▶ [Exercise]
Reproduce, please, the line that holds "Ähnliche Produkte" and all later lines through the end of the entries below, exactly; omit pictures.

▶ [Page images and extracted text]
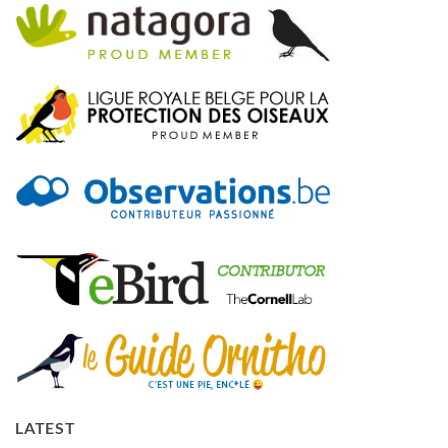
LATEST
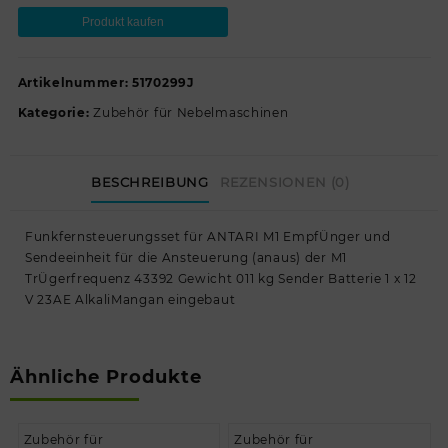
Produkt kaufen
Artikelnummer:
5170299J
Kategorie:
Zubehör für Nebelmaschinen
BESCHREIBUNG
REZENSIONEN (0)
Funkfernsteuerungsset für ANTARI M1 EmpfÜnger und
Sendeeinheit für die Ansteuerung (anaus) der M1
TrÜgerfrequenz 43392 Gewicht 011 kg Sender Batterie 1 x 12
V 23AE AlkaliMangan eingebaut
Ähnliche Produkte
Zubehör für
Zubehör für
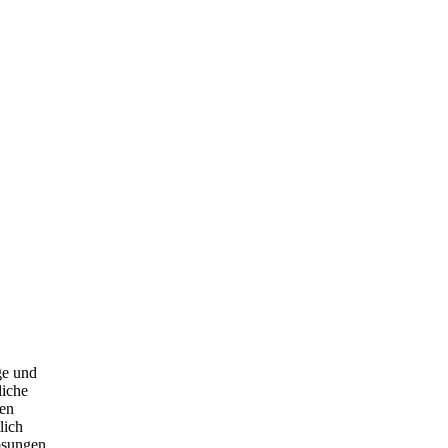
ge und
liche
hen
lich
ösungen,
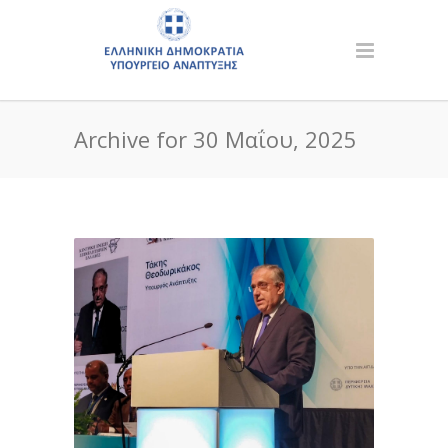
Archive for 30 Μαΐου, 2025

▶ [The completed task]
Ähnliche Produkte
Zubehör für
Zubehör für
ge und
liche
hen
lich
ösungen,
Archive for 30 Μαΐου, 2025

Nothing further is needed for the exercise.